Ça a commencé là. Pour le lecteur actuel, pourquoi le vampire est un tel attrait pour la romance ? J'étais un peu perplexe au début, même si c'est ce que j'écris. Je pense, après avoir parlé aux lecteurs à travers le pays, qu'il semblerait que les vampires sont le nouveau prince charmant. Les vampires sont beaux, bons au lit, ils semblent avoir de l'argent et accès à des choses que vous ne pourriez avoir si vous étiez un humain standard et ils semblent apparaître et vous ravir dans beaucoup de livre. Ils sont le nouveau prince charmant... qui est juste mort et qui ne vieillit pas, et boit du sang et ne peut pas sortir en plein jour dans la plupart des cas.
Donc tout ça en vaut le coup même si l'un d'eux peut y laisser sa vie en cours de route ?
Je ne peux parler que de mon travail -- en fait, je ne lis pas ce genre parce que quand je me lève de mon bureau à la fin de la journée, la dernière chose que je veux faire c'est lire quelque chose proche de ce que je fais la journée. Les chances sont que vous ne mourrez pas pendant le rapport dans mes livres. Le sang absorbé est juste ce qu'il faut pour faire monter la pression sanguine et après vous pouvez faire l'amour. Il y a un exemple où trop de sang a été bu pendant l'acte mais c'est l'exception qui confirme la règle, pas la règle.
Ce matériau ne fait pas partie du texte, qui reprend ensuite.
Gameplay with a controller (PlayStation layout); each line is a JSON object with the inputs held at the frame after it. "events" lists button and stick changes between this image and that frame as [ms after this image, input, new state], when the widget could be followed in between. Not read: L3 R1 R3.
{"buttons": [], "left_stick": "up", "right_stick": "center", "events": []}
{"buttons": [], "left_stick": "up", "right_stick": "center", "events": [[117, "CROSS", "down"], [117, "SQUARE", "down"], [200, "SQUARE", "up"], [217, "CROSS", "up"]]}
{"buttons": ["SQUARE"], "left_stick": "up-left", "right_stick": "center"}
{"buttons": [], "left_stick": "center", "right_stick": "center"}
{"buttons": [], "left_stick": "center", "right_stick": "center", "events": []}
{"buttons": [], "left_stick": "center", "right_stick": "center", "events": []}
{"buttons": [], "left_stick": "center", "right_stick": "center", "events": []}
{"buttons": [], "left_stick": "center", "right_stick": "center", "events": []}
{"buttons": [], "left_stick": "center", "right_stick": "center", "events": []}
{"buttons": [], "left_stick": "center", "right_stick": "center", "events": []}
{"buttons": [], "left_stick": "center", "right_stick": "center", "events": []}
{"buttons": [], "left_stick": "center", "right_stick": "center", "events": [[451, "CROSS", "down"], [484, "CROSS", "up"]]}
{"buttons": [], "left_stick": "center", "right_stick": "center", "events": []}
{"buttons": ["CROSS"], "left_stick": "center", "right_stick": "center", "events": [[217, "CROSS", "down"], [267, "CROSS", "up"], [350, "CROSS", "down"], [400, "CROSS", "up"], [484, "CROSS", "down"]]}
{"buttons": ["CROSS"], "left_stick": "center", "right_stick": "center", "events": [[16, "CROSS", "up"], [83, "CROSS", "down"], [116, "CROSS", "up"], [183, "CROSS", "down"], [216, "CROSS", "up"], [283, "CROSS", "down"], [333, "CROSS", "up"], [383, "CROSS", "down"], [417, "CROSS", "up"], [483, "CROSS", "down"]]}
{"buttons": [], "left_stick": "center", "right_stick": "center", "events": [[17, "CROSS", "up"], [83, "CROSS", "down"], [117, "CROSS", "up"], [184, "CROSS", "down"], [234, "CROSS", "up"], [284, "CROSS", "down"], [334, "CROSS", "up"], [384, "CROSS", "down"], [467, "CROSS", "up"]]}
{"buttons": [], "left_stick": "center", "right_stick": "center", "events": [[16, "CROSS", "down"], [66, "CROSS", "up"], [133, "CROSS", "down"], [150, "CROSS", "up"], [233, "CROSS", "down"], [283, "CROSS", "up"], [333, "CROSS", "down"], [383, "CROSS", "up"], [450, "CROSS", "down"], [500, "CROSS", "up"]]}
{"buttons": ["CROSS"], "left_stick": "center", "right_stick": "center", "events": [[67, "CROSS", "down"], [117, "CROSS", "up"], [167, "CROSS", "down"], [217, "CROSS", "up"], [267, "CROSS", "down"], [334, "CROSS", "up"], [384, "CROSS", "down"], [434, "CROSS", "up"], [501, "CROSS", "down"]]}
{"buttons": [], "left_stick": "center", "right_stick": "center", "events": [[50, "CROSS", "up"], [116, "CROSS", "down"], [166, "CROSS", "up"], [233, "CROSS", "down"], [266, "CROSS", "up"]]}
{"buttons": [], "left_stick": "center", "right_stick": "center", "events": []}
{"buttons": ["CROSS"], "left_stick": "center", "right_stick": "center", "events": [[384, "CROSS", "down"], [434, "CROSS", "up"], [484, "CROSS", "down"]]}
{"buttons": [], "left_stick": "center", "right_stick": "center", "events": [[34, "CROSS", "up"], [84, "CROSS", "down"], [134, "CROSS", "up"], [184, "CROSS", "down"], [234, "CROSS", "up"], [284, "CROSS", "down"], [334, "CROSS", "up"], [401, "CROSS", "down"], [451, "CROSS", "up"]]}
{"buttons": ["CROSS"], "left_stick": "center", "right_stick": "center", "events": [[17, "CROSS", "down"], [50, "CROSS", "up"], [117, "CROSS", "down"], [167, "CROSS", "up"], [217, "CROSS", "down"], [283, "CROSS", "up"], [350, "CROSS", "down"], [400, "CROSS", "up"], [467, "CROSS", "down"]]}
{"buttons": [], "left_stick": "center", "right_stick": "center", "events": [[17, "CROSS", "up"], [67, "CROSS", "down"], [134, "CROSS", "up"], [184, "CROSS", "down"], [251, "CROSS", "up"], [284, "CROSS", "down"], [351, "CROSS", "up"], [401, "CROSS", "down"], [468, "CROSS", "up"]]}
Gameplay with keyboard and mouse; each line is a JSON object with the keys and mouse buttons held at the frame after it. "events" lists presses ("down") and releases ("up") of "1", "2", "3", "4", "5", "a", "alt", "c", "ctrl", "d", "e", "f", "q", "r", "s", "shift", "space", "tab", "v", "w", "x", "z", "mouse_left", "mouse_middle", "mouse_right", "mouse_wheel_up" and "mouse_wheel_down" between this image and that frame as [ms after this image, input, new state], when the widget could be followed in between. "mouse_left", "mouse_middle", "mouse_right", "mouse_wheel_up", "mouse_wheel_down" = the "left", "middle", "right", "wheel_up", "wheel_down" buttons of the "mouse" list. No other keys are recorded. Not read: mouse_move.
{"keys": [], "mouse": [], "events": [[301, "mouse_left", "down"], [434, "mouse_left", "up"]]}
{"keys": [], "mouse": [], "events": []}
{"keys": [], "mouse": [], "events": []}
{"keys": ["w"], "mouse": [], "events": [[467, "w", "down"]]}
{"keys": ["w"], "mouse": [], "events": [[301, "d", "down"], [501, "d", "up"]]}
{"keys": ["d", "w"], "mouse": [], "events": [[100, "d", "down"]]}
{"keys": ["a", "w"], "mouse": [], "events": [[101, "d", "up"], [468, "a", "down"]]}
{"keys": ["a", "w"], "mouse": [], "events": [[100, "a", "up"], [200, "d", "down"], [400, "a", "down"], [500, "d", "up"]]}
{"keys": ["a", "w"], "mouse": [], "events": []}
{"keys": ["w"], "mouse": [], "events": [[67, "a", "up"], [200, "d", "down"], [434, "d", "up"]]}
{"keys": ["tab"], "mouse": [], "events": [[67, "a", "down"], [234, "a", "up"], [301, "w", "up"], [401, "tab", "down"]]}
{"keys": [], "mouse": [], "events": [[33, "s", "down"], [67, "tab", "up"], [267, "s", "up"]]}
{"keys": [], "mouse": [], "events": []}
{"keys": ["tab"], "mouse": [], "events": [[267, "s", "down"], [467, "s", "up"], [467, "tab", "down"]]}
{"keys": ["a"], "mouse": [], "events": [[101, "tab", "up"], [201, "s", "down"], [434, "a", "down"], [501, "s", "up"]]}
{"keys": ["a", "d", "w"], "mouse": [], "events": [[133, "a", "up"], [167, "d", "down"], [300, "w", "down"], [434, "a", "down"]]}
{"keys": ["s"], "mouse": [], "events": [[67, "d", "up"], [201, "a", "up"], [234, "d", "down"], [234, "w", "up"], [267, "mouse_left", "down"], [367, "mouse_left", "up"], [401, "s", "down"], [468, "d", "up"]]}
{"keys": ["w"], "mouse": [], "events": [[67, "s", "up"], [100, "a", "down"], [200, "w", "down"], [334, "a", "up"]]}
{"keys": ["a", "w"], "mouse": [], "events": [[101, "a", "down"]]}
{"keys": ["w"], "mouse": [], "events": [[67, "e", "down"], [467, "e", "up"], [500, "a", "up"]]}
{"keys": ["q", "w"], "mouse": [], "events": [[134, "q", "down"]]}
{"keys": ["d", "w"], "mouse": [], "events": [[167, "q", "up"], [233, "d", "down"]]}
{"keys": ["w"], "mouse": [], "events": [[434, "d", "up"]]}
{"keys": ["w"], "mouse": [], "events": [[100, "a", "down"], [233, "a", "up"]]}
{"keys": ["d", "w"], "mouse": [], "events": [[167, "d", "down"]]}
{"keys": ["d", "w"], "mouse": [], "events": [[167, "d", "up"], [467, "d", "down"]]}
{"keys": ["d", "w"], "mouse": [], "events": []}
Quelles autres qualités différencient vos vampires du reste de la masse ?
Je suis l'une des rares séries, à ma connaissance, dans laquelle les objets religieux marchent et se mettent à briller quand un vampire se comportent mal. Presque plus personne ne prend en compte l'aspect 'Foi' maintenant. Et j'ai été la première à avoir l'idée de vampires qui s'intégreraient dans la société et dont tout le monde connaitrait l'existence. C'est intéressant de revenir dessus et de se dire "eh bien, c'était un nouveau concept" parce que je n'avais pas réalisé que personne ne l'avait fait avant. Aujourd'hui, bien-sûr, plein de monde a pris le train en marche.
Ma série touche aussi plus au mystère et a plus d'enquête policière et j'ai l'impression que je fais plus de recherches sur les crimes réels que la plupart des auteurs du domaine. C'est la grosse différence. Je mets beaucoup de réalisme au milieu de mes vampires, zombies et goules. Je fais plus de recherches, me dit-on dans le milieu de l'édition à New-York, pour mes fictions que la plupart des gens pour leurs non-fictions -- ce qui me fait en fait assez peur, parce que j'aime croire que les livres qui ne sont pas de fictions sont très précis.